The Guilty takes place into two rooms within an Emergency services call centre. The focus is on one man working here, Asger Holm, who is in every scene throughout. A few factors emerge quickly, one is that he doesn’t seem to be all that interested in his job, and a clue why presents itself in the form of a telephone call from a journalist, asking for Asger’s comment on an unknown issue that he was obviously at the centre of.
Baffled by how she got his mobile number, he quickly utters “No comment’ and quickly hangs up the phone. Other small clues give us a glance into Asger’s head-space, such as his unblinking stare at an aspirin tablet dissolving in water. His phone begins to ring, unbeknown to him until a colleague nudges him. Something isn’t right with Asger, and the film doesn’t provide many more clues until the story being told boils over.
A unique screenplay is used, where we only see one side of the action: the side that can’t physically see the action. The script becomes ever important then, and it doesn’t disappoint. We hear what Asger hears but never see a thing, much like Asger. Like a good novel then, our imagination is evoked.
The execution of this idea is incredible as the script paints a picture, a ride that begins when Asger answers a call from a woman who has been kidnapped. Asger quickly takes it upon himself to solve the crime and begins to call in favours while making assumptions that stretch far beyond his role in the call centre. But the call from Iben has obviously stuck out from all the other mundane calls he has received.

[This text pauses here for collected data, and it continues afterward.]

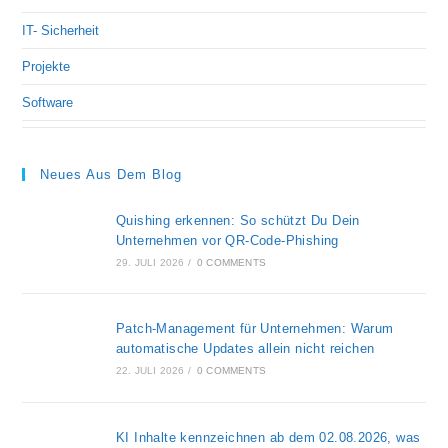
IT- Sicherheit
Projekte
Software
Neues Aus Dem Blog
Quishing erkennen: So schützt Du Dein
Unternehmen vor QR-Code-Phishing
29. JULI 2026
/
0 COMMENTS
Patch-Management für Unternehmen: Warum
automatische Updates allein nicht reichen
22. JULI 2026
/
0 COMMENTS
KI Inhalte kennzeichnen ab dem 02.08.2026, was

Asger’s actions plant ideas in our heads about what exactly is happening on the other side of the phone. It is a very inventive way of illustrating an image with dialogue alone, an image that will be different for each viewer.
A film like this relies on its lead actor to carry the film in a manner not dissimilar to Tom Hardy in Locke, and the stoney faced Jakob Cedergren is near flawless with his calm demeanor that subtly shows something lurking inside, what exactly, we’ll never know. The camera-work and its use of zoom penetrate Asger Holm further, Jakob Cedergren forever hard to read.
A minimalist and very Scandinavian film in its almost deliberate decision to stage nothing that could be considered remotely fancy or visually exciting, it uses the lack of any action to put us firmly is Asger’s shoes, through all the decisions he makes. Throughout the film then as we watch Asger try to handle the situation, and especially after the ordeal, we are greeted with a simple question. Is Asger Holm a good man?